Maximise replication performance for Linux Clustering with Fusion-io

November 27, 2018 by Jason Aw Leave a Comment

Tips To Maximise Replication Performance For Linux Clustering With Fusion-io

When most people think about setting up a cluster, it usually involves two or more servers, and a SAN – or some other type of shared storage. SAN’s are typically very costly and complex to setup and maintain. Also, they technically represent a potential Single Point of Failure (SPOF) in your cluster architecture. These days, more and more people are turning to companies like Fusion-io, with their lightning fast ioDrives, to accelerate critical applications. These storage devices sit inside the server (i.e. aren’t “shared disks”). Therefore it can’t be used as cluster disks with many traditional clustering solutions. Fortunately, there are ways to Maximise replication performance for Linux Clustering with Fusion-io. Solutions that allow you to form a failover cluster when there is no shared storage involved – i.e. a “shared nothing” cluster.

### Work instruction A
Quote the lines of the listing from its first line through the line containing "Colette Poiriel a réalié un", including both of those lines, and reproduce them word for word.

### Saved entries
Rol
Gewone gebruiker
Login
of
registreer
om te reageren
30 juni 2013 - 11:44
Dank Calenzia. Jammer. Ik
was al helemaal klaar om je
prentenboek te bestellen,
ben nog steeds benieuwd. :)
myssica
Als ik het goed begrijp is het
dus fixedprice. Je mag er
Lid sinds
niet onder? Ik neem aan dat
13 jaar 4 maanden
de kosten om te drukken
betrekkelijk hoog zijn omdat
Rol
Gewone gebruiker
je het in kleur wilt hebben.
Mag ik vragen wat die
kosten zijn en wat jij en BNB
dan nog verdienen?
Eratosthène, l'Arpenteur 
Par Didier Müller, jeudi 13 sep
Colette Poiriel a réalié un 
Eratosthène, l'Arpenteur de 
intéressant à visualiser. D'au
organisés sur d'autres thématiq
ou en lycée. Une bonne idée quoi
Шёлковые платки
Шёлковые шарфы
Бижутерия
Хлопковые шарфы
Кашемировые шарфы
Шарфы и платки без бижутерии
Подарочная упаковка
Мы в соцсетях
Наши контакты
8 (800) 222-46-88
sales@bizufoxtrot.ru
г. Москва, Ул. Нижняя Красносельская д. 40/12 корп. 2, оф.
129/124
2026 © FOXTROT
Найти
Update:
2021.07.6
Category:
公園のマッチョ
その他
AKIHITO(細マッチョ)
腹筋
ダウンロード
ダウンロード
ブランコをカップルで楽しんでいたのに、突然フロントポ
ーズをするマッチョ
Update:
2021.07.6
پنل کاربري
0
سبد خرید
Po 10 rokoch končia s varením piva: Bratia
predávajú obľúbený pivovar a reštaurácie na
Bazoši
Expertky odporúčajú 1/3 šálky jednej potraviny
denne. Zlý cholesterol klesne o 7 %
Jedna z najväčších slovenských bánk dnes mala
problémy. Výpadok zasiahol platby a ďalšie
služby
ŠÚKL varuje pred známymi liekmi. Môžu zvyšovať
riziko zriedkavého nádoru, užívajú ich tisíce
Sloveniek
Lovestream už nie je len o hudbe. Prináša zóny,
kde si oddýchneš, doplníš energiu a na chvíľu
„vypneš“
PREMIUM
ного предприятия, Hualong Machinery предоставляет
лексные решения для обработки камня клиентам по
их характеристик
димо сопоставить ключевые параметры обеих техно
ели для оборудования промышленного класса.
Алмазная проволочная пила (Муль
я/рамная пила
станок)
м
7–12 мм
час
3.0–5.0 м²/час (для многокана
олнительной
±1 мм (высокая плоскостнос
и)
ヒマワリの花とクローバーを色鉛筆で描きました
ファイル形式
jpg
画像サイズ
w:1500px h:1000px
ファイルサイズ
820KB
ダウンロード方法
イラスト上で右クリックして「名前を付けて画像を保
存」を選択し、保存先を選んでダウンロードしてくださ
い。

### Work instruction B
Print the entire passage on replication performance for Linux clustering with Fusion-io, word for word.

### Task solution A
Rol
Gewone gebruiker
Login
of
registreer
om te reageren
30 juni 2013 - 11:44
Dank Calenzia. Jammer. Ik
was al helemaal klaar om je
prentenboek te bestellen,
ben nog steeds benieuwd. :)
myssica
Als ik het goed begrijp is het
dus fixedprice. Je mag er
Lid sinds
niet onder? Ik neem aan dat
13 jaar 4 maanden
de kosten om te drukken
betrekkelijk hoog zijn omdat
Rol
Gewone gebruiker
je het in kleur wilt hebben.
Mag ik vragen wat die
kosten zijn en wat jij en BNB
dan nog verdienen?
Eratosthène, l'Arpenteur 
Par Didier Müller, jeudi 13 sep
Colette Poiriel a réalié un 

### Task solution B
Maximise replication performance for Linux Clustering with Fusion-io

November 27, 2018 by Jason Aw Leave a Comment

Tips To Maximise Replication Performance For Linux Clustering With Fusion-io

When most people think about setting up a cluster, it usually involves two or more servers, and a SAN – or some other type of shared storage. SAN’s are typically very costly and complex to setup and maintain. Also, they technically represent a potential Single Point of Failure (SPOF) in your cluster architecture. These days, more and more people are turning to companies like Fusion-io, with their lightning fast ioDrives, to accelerate critical applications. These storage devices sit inside the server (i.e. aren’t “shared disks”). Therefore it can’t be used as cluster disks with many traditional clustering solutions. Fortunately, there are ways to Maximise replication performance for Linux Clustering with Fusion-io. Solutions that allow you to form a failover cluster when there is no shared storage involved – i.e. a “shared nothing” cluster.